Since we're dealing with substantial amounts of data for mobile devices (in the six figures), it would take quite a bit of time to download all the data from the server and import it on an iOS device. Therefore, we're shipping a recent snapshot of the data set with the app. These snapshots are simply generated by running the Simulator with a special flag that enables the download of all data from the server if it's not present yet.

Then we take the SQLite database generated in this process, and run the following two commands on it:

								sqlite> PRAGMA wal_checkpoint;
sqlite> VACUUM;

							

The first one makes sure that all changes from the write-ahead logging file are transferred to the main .sqlite file, while the second command makes sure that the file is not unnecessarily bloated.

Once the app is started the first time, the database is copied from the app bundle to its final location. For more information on this process and other ways to import data into Core Data, see this article in objc.io #4.

Since the Core Data data model includes a special entity that stores the revision number, the database shipped with the app automatically includes the correct revision number of the data set used to seed the client.

Compression

Since JSON is a pretty verbose data format, it is important to enable gzip compression for the requests to the server. Adding the Accept-Encoding: gzip header to the request allows the server to gzip its response. However, this only enables compression from the server to the client, but not the other way around.

The client including the Accept-Encoding header only signals to the server that it supports gzip compression and that the server should send the response compressed if the server supports it too. Usually the client doesn't know at the time of the request if the server supports gzip or not, therefore it cannot send the request body in a compressed form by default.

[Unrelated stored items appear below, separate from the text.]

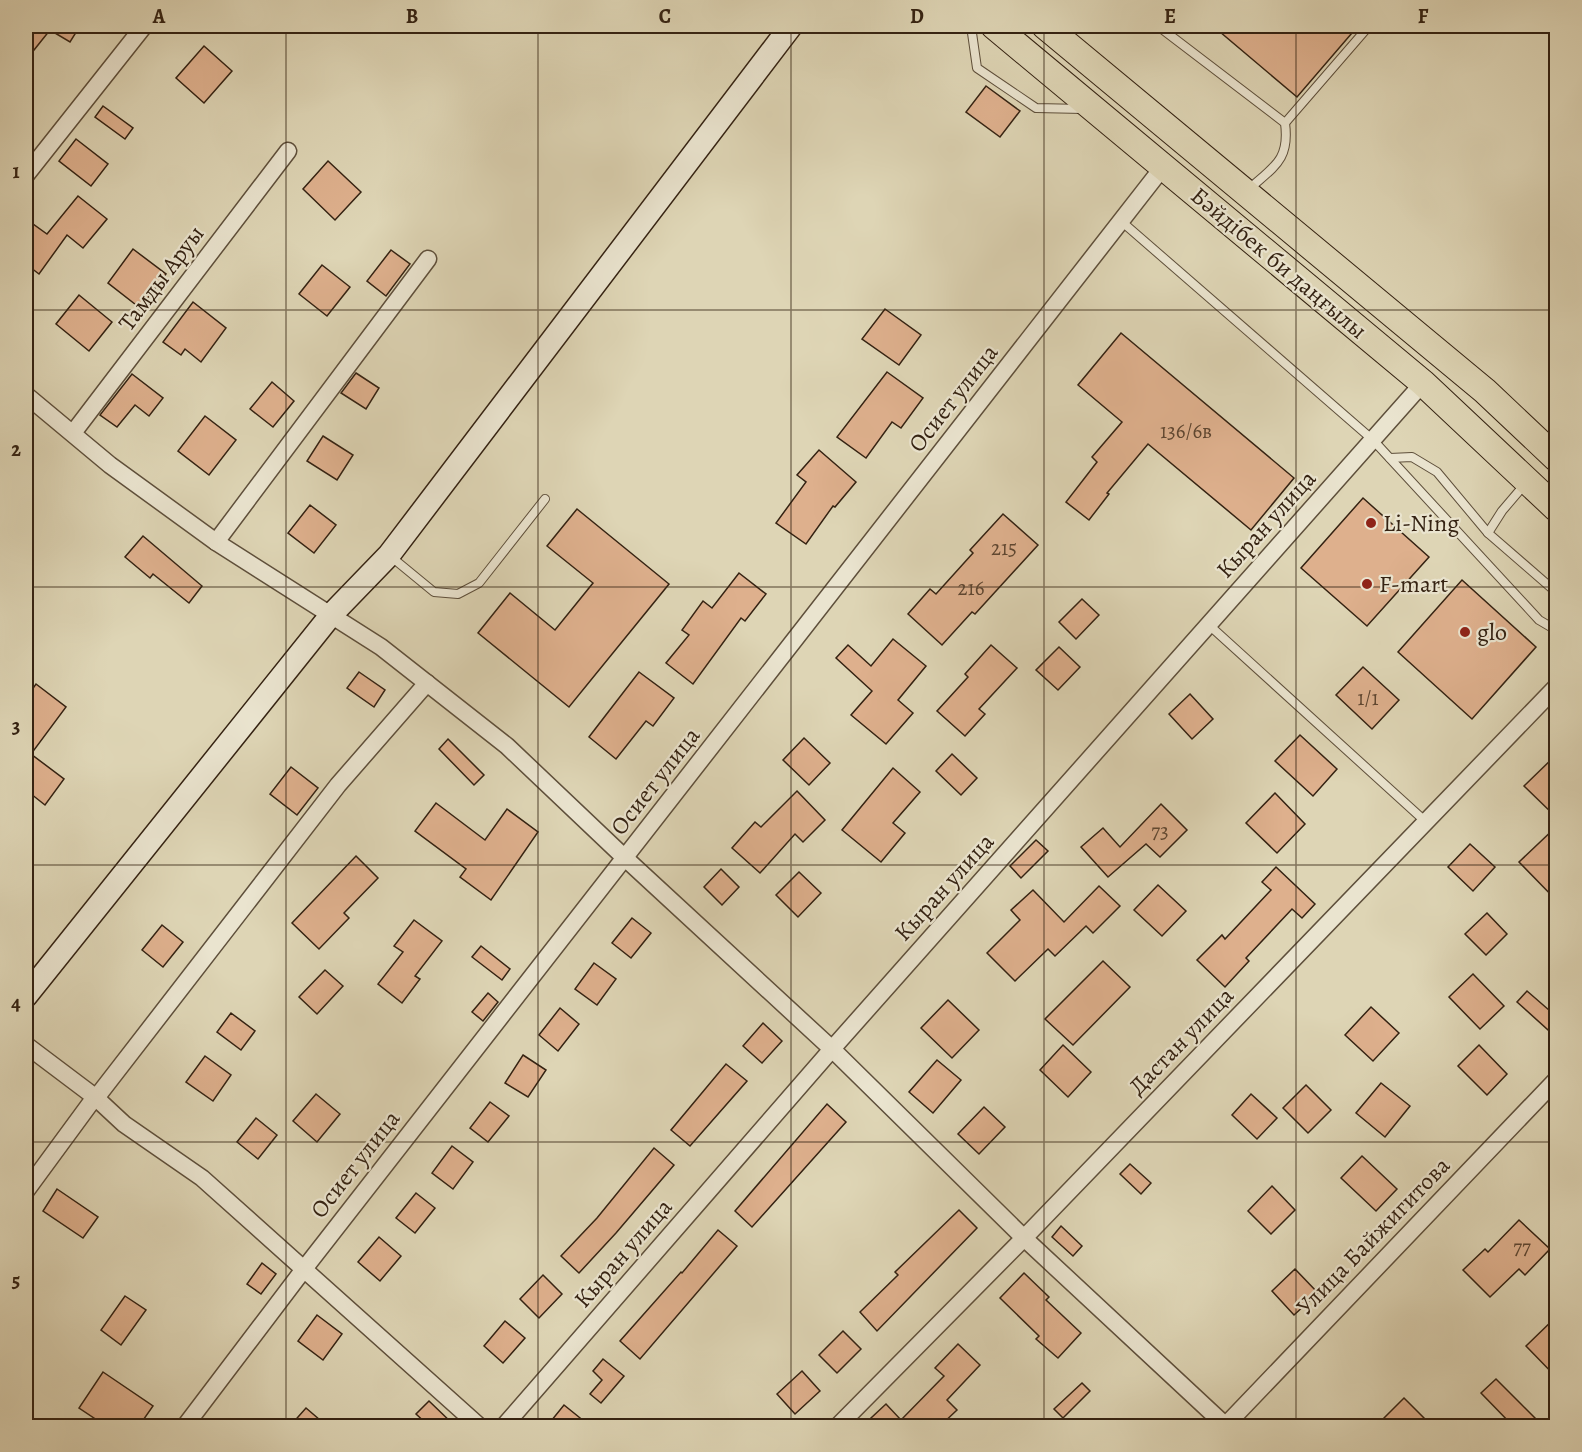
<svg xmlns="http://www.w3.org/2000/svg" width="1582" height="1452" viewBox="0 0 1582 1452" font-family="Alegreya,serif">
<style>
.building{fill:#deb08d;stroke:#342212;stroke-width:1.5}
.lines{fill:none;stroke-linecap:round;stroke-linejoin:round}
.lane-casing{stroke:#5e4f3b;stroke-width:10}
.street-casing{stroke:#5e4f3b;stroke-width:19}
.secondary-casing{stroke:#342212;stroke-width:25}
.primary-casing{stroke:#342212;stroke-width:28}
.lane{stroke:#eae4cf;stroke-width:8}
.street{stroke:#eae4cf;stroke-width:16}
.secondary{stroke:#eae4cf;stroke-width:22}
.primary{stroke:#ded5b5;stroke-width:26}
.grid{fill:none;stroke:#342212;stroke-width:1.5;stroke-opacity:0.55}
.poi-dot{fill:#8f2418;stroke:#eae4cf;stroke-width:2}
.labels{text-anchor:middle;stroke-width:4.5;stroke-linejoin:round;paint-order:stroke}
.number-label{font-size:21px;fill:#5e4631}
.street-label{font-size:24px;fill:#342212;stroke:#eae4cf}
.poi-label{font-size:24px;fill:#342212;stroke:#eae4cf;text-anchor:start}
.neatline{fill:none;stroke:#342212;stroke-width:2}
.grid-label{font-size:20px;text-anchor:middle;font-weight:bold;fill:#342212}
</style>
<rect width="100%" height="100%" fill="#ded5b5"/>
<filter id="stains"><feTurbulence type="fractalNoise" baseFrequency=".00333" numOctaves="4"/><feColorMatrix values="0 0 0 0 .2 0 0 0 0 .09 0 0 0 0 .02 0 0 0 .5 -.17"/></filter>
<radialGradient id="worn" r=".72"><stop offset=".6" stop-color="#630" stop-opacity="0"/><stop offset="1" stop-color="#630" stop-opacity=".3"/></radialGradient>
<g class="building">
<path d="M26,26H80L70,42L50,30L26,60Z"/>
<path d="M1213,26H1358L1297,97Z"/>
<path d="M204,46L232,71L204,103L176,78Z"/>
<path d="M986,86L1020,111L1000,137L966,112Z"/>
<path d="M103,106L133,128L125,139L95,117Z"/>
<path d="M76,139L108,164L91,186L59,161Z"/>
<path d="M328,161L361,192L335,220L303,189Z"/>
<path d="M78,196L107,219L83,248L67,235L39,274L26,264V219L47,234Z"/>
<path d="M133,249L166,274L140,308L108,283Z"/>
<path d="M391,250L410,264L386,296L367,281Z"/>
<path d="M322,265L350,287L327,316L299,294Z"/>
<path d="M79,295L112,322L89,351L56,324Z"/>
<path d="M193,302L226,328L201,362L185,349L181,355L163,342Z"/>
<path d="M885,309L921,335L899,365L862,339Z"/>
<path d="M1121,333L1294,478L1251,530L1148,444L1107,493L1109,494L1089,520L1066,502L1097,462L1092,457L1122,422L1078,385Z"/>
<path d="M887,372L923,398L901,428L892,422L866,458L837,437Z"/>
<path d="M356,373L379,388L366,409L341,393Z"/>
<path d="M132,374L163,398L149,416L135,405L117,427L100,415Z"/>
<path d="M272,382L294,401L273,427L250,409Z"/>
<path d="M205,416L236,440L209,475L178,451Z"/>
<path d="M323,436L353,455L337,480L307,461Z"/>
<path d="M819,450L856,482L835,507L833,506L806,544L776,523L806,482L797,475Z"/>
<path d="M1363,498L1429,557L1367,626L1301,568Z"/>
<path d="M310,505L336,525L314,553L288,533Z"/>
<path d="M577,509L669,584L569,707L478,633L510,593L555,630L593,583L547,546Z"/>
<path d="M1003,514L1038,545L975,614L972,612L942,645L908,614L930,589L936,594L973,553L970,550Z"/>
<path d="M143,536L202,586L189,603L153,574L150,578L125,557Z"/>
<path d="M739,573L766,594L745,621L741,618L693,684L666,663L689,635L682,630L703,601L712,608Z"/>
<path d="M1462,580L1536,647L1472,719L1398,652Z"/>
<path d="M1082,599L1099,615L1076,639L1059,622Z"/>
<path d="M893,639L926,666L898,700L913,713L886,744L851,715L872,691L836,658L848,645L871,666Z"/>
<path d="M991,645L1017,668L979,709L985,714L965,736L937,711L968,677L965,674Z"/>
<path d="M1059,647L1080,667L1058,690L1036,670Z"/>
<path d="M1363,667L1399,700L1372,729L1336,695Z"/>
<path d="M359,672L385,690L374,707L347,688Z"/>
<path d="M639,672L674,698L653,726L646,721L616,759L589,737Z"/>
<path d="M36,684L66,707L31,754L64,779L45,805L26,790V698Z"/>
<path d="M1190,694L1213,719L1192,739L1169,714Z"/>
<path d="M1300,735L1337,769L1313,796L1275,761Z"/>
<path d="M804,738L830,763L809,785L783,760Z"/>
<path d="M448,739L484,775L474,785L439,749Z"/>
<path d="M952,754L977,778L961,795L936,771Z"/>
<path d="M1557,754V818L1524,786Z"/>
<path d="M291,767L318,788L297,815L270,794Z"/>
<path d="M893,768L920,792L893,823L905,833L881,862L842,830Z"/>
<path d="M797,791L825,820L803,842L795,834L760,873L732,848L755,822L761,827Z"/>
<path d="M1275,793L1305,824L1277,853L1246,823Z"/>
<path d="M436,803L485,840L507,809L538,832L491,900L460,877L466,869L415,831Z"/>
<path d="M1161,804L1187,830L1160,857L1146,844L1108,877L1081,847L1103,828L1120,847Z"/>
<path d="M1557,826V901L1519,862Z"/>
<path d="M1036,840L1048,851L1021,878L1010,866Z"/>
<path d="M1470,844L1495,867L1473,891L1448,867Z"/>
<path d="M356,856L378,878L344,913L349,918L319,949L292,923Z"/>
<path d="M1276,867L1315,904L1302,918L1292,909L1246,958L1249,961L1225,987L1197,960L1222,935L1225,939L1271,890L1262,882Z"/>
<path d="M721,869L739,887L722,905L704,887Z"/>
<path d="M799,872L821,893L798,917L776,895Z"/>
<path d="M1158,885L1186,911L1162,936L1134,910Z"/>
<path d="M1099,886L1120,906L1093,933L1086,926L1055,956L1048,949L1015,981L987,953L1020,920L1011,910L1033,890L1064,922Z"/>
<path d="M1487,913L1507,934L1486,955L1465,934Z"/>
<path d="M632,918L651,933L631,958L612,943Z"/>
<path d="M414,920L442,941L415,976L420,979L402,1003L378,984L403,952L394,946Z"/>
<path d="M162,925L183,942L163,967L142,950Z"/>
<path d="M481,946L510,969L502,980L472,957Z"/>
<path d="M1103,961L1130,987L1073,1045L1045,1019Z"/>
<path d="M594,963L616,979L597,1005L575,989Z"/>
<path d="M325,970L343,986L317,1014L299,997Z"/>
<path d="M1473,974L1504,1006L1480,1029L1449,997Z"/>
<path d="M1527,991L1557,1017V1038L1517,1002Z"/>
<path d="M488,993L498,1002L483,1021L472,1012Z"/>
<path d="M948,1000L979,1030L952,1058L921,1028Z"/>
<path d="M1371,1007L1399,1033L1373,1061L1345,1035Z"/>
<path d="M560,1008L579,1024L558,1051L539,1035Z"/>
<path d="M231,1013L255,1031L241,1050L217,1032Z"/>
<path d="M763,1023L782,1041L762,1063L743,1046Z"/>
<path d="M1063,1045L1091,1072L1068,1097L1040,1070Z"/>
<path d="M1479,1045L1507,1074L1487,1095L1458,1066Z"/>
<path d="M523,1055L546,1070L528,1097L505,1083Z"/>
<path d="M205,1056L231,1075L213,1101L186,1082Z"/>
<path d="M937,1060L961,1080L933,1113L909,1092Z"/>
<path d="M726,1064L747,1081L690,1146L671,1130Z"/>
<path d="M1381,1083L1410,1106L1385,1137L1356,1113Z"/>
<path d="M1306,1085L1331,1110L1308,1133L1283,1108Z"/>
<path d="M316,1094L340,1114L317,1142L293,1121Z"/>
<path d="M1251,1094L1277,1118L1257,1139L1232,1115Z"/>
<path d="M490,1102L509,1116L488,1142L470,1128Z"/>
<path d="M827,1104L846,1122L752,1227L735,1211Z"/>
<path d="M984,1107L1005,1127L979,1154L958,1134Z"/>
<path d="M256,1118L277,1135L258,1159L237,1142Z"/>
<path d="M452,1146L473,1162L453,1189L432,1173Z"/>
<path d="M654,1148L674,1165L616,1233L579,1273L561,1256L597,1218Z"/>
<path d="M1362,1156L1397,1189L1376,1211L1341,1178Z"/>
<path d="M1130,1164L1151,1183L1141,1194L1120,1174Z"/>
<path d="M1272,1186L1295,1210L1271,1234L1248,1211Z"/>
<path d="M57,1189L98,1217L83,1238L43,1211Z"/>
<path d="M416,1193L435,1208L415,1233L396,1218Z"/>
<path d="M959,1210L977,1228L877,1331L860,1312L898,1275L895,1272Z"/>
<path d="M1519,1220L1550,1249L1525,1275L1519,1269L1490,1297L1463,1270L1485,1249L1488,1252Z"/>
<path d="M1061,1226L1082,1246L1073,1256L1052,1237Z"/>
<path d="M718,1230L737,1246L640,1359L620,1341L681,1272L682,1273Z"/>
<path d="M379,1237L401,1256L380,1281L358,1262Z"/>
<path d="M262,1263L276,1274L261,1294L247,1284Z"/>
<path d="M1295,1269L1318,1293L1294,1315L1272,1291Z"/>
<path d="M1024,1273L1049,1297L1046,1300L1081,1333L1058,1358L1036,1339L1039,1336L1000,1298Z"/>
<path d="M543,1275L562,1294L539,1318L520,1299Z"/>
<path d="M125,1296L146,1310L121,1345L101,1330Z"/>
<path d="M317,1315L342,1334L323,1360L298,1341Z"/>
<path d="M1557,1316V1378L1526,1346Z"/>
<path d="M505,1321L525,1338L503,1363L484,1346Z"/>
<path d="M843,1331L861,1349L837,1373L819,1355Z"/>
<path d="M958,1344L980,1365L947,1400L957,1410L940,1426H880L871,1418L886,1404L901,1420L944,1376L935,1368Z"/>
<path d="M603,1359L624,1376L601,1403L590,1394L602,1380L593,1371Z"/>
<path d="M802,1371L820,1391L795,1414L777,1394Z"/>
<path d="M103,1372L153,1406L139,1426H106L79,1408Z"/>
<path d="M1496,1379L1543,1426H1513L1481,1393Z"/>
<path d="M1082,1383L1090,1391L1063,1418L1054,1409Z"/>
<path d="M1404,1398L1424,1418L1416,1426H1376Z"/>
<path d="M429,1401L455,1426H429L416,1414Z"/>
<path d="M564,1405L590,1426H547Z"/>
<path d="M306,1408L327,1426H290Z"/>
</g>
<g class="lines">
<defs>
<g id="lane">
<path d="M971,26L977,68L1036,108L1083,109"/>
<path d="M1158,26L1285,123C1290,161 1273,167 1248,190"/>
<path d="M1285,123L1369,26"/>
<path d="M1121,221L1373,440L1539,620L1556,630"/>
<path d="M1390,458L1412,457L1437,472L1488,533"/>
<path d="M1525,484L1502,511L1488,533L1556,592"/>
<path d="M389,555L434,592L458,594L479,583L545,499"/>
<path d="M1209,625L1426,822"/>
</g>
<g id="street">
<path d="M26,175L144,26"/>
<path d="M26,395L110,465L216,542L381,647L507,746L625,858L832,1049L1024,1238L1226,1426"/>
<path d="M73,433L288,151"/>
<path d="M216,542L428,259"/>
<path d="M26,1045L95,1097L124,1124L202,1178L479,1426"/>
<path d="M96,1098L338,785L427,683"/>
<path d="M26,1191L95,1097"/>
<path d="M185,1426L304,1269L1163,167"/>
<path d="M504,1426L832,1049L1423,383"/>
<path d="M838,1426L1024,1238L1556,687"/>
<path d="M1225,1426L1556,1080"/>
</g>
<path id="secondary" d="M26,996L331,615L389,555L791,26"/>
<g id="primary">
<path d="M994,26L1423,383L1556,508"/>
<path d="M1045,26L1485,391L1556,458"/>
</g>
</defs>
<use href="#lane" class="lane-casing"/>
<use href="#street" class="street-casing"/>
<use href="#secondary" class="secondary-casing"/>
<use href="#primary" class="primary-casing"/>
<use href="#lane" class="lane"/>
<use href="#street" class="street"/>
<use href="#secondary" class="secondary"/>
<use href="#primary" class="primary"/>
</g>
<path class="grid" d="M286,26V1426M538,26V1426M791,26V1426M1044,26V1426M1296,26V1426M26,310H1556M26,587H1556M26,865H1556M26,1142H1556"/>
<g class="poi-dot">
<circle cx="1371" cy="523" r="6"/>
<circle cx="1367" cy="584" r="6"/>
<circle cx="1465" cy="632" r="6"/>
</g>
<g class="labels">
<g class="number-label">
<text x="1186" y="438">136/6в</text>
<text x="1004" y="555">215</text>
<text x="971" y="595">216</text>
<text x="1368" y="705">1/1</text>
<text x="1160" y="838">73</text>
<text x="1522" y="1254">77</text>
</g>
<g class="street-label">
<text transform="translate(1279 263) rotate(40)" y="8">Бәйдібек би даңғылы</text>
<text transform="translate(161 278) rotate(-53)" y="8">Тамды Аруы</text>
<text transform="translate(953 398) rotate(-52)" y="8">Осиет улица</text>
<text transform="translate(1266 524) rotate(-48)" y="8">Кыран улица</text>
<text transform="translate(655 781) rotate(-52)" y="8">Осиет улица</text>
<text transform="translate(944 887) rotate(-48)" y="8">Кыран улица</text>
<text transform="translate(1181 1041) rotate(-46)" y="8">Дастан улица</text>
<text transform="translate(355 1164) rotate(-52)" y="8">Осиет улица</text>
<text transform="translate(1373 1236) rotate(-46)" y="8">Улица Байжигитова</text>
<text transform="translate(623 1253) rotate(-49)" y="8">Кыран улица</text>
</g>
<g class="poi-label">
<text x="1383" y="531">Li-Ning</text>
<text x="1379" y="592">F-mart</text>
<text x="1477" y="640">glo</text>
</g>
</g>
<rect width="1582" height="1452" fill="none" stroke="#ded5b5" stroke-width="66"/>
<rect x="33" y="33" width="1516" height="1386" class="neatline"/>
<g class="grid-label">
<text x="159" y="23">A</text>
<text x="412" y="23">B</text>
<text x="665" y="23">C</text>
<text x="917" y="23">D</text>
<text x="1170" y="23">E</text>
<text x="1423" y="23">F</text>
<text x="16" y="178">1</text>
<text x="16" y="456">2</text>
<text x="16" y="733">3</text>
<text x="16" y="1010">4</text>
<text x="16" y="1287">5</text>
</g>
<rect width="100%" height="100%" filter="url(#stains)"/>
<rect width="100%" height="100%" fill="url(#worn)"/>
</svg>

In our case though we control the server and we can make sure that it supports gzip compression. Then we can simply gzip the data that should be sent to the server ourselves and add the Content-Encoding: gzip header, since we know that the server will be able to handle it. See this NSData category for an example of gzip compression.

Temporary and Permanent IDs

When creating new records, the client assigns temporary IDs to those records so that it is able to express relations between them when sending them to the server. We simply use negative numbers as temporary IDs, starting with -1 and decreasing on each insert the clients make. The current temporary ID gets persisted in the standard user defaults.

Because of the way we're handling temporary IDs, it's very important that we're only processing one sync request at a time, and also that we maintain a mapping of the client's temporary IDs to the real IDs received back from the server.

Before sending a sync request, we check if we already have received permanent IDs from the server for records that are waiting to be committed in the queue of pending changes. If that's the case, we swap out those IDs for their real counterparts and also update any foreign keys that might have used those temporary IDs. If we wouldn't do this or instead send multiple requests in parallel, it could happen that we accidentally create a record multiple times instead of updating an existing one, because we're sending it to the server multiple times with a temporary ID.

Since both the private queue context (when importing changes) as well as the main context (when committing changes) have to access this mapping, access to it is wrapped in a serial queue to make it thread-safe.

Conclusion

Building your own syncing solution is not an easy task and probably will take longer than you think. At least, it took a while to iron out all the edge cases of the syncing system described here. But in return you gain a lot of flexibility and control. For example, it would be very easy to use the same backend for a web interface, or to do data analysis on the backend side.

If you're dealing with less common syncing scenarios, like the use case described here -- where we needed to sync the data set between the personal devices of many people -- you might not even have a choice except to roll out your own custom solution. And while it might be painful from time to time to wrap your head around all the edge cases, it's actually a very interesting project to work on.